The Nevada Humane Society asks visitors, volunteers and staff to act as cat caretakers as they make their way through the shelter. If anyone spots a cat sneezing or displaying other signs of illness, they’re asked to grab the simple form found in one of the plastic brochure holders hanging in the hallways and report what they saw. This way, any medical issues can be immediately addressed.
This simple idea is actually an innovative example of community education that doubles as community engagement.
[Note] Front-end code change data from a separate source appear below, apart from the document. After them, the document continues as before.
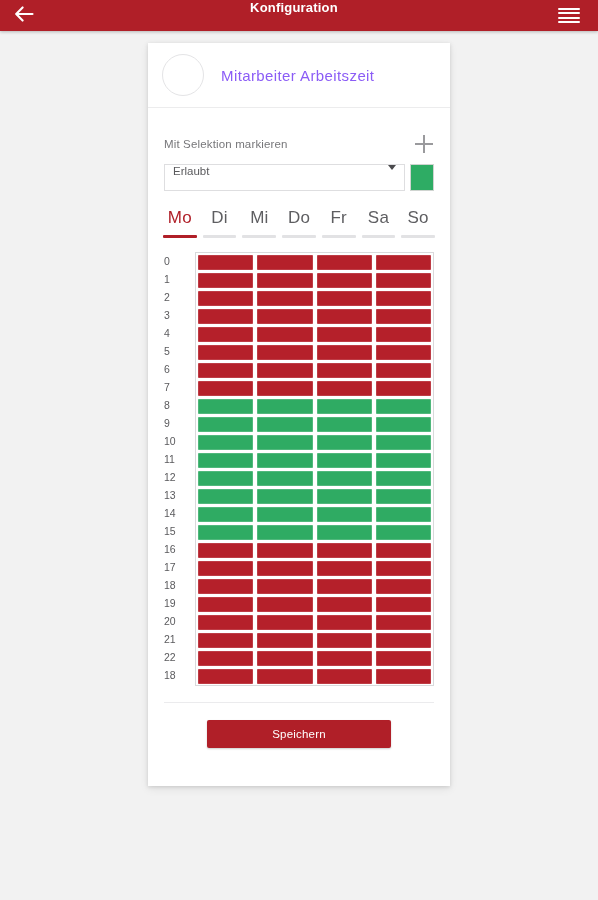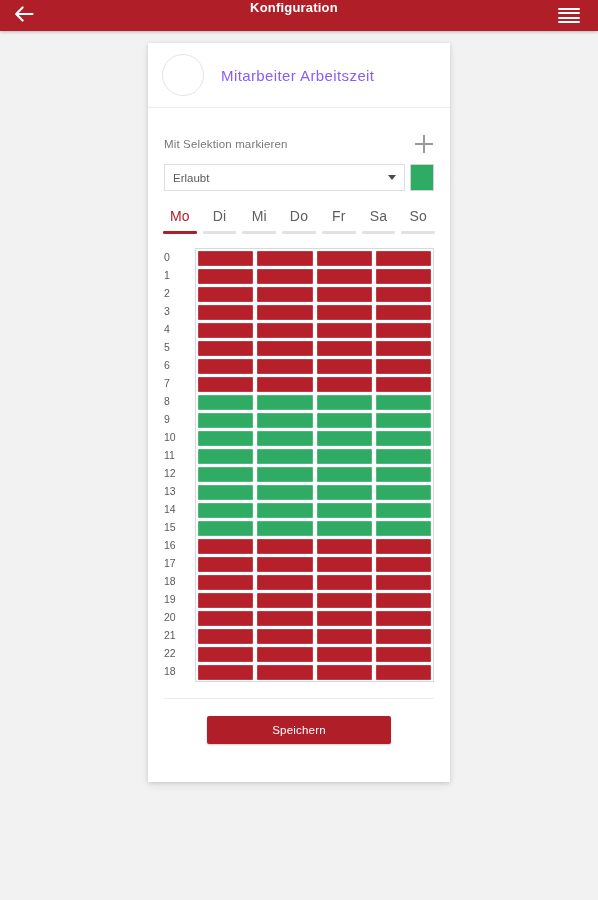--- a/index.html
+++ b/index.html
@@ -126,21 +126,20 @@
     align-items: stretch;
     padding: 0 16px 0 16px;
     margin-top: 4px;
   }
   .select-box {
     flex: 1;
     height: 27px;
     border: 1px solid #dedee0;
     background: #ffffff;
     display: flex;
-    align-items: center;
     padding: 0 8px;
     cursor: pointer;
   }
   .select-value {
     flex: 1;
     font-size: 11.5px;
     color: #5a5a5d;
   }
   .caret {
     width: 0; height: 0;
@@ -162,21 +161,21 @@
     display: flex;
     padding: 0 12px;
     margin-top: 17px;
   }
   .tab {
     flex: 1;
     text-align: center;
     cursor: pointer;
   }
   .tab-label {
-    font-size: 14px;
+    font-size: 17px;
     color: #5e5e61;
     display: block;
     padding-bottom: 7px;
     letter-spacing: 0.2px;
   }
   .tab.active .tab-label { color: #b01f28; }
   .tab-underline {
     height: 3px;
     background: #e2e2e4;
     margin: 0 3px;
It acknowledges that cats in shelters (like kids in day care) are susceptible to catching colds from each other AND it says that the shelter staff cares about these cats and wants to know right away if there’s a possible problem.
At less than $10 to implement, the benefits of the program are priceless:
it helps to keep the kitties healthy and well-cared for,
establishes one reliable routine (complete with paper trail) for identifying and responding to possible health issues,
gives staff, volunteers and visitors a voice,
demonstrates how much the agency cares about the cats, and
provides a little education to visitors and engages community members in taking care of the cats
Now You Try It:
Here are some important tips to keep in mind when empowering visitors, volunteers and staff to monitor kitty health:
Create a simple form for visitors and staff to fill out with the cat’s name, kennel number and the symptom or symptoms that were observed.
Make the forms easily available at the front desk and in your cat areas.
Be sure to tell tour guides to share the forms with visitors when they conduct tours.
Provide a visible receptacle for collecting completed forms and check it frequently.